» Task requirements: Gather every line of the items below that contains the string "common".

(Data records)
○ ○ ○ ○ ○ ○ ○

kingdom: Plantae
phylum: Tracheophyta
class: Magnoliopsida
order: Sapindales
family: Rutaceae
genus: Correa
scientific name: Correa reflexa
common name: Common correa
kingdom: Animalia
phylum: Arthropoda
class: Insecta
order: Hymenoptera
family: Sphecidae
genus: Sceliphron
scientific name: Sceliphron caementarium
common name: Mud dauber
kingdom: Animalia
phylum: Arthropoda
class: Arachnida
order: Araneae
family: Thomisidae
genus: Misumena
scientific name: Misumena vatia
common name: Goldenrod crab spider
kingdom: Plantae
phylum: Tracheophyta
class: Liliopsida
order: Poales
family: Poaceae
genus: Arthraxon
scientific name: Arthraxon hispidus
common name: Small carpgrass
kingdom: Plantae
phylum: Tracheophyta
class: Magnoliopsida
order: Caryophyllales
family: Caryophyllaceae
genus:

○ ○ ○ ○ ○ ○ ○

» Complete output:
common name: Common correa
common name: Mud dauber
common name: Goldenrod crab spider
common name: Small carpgrass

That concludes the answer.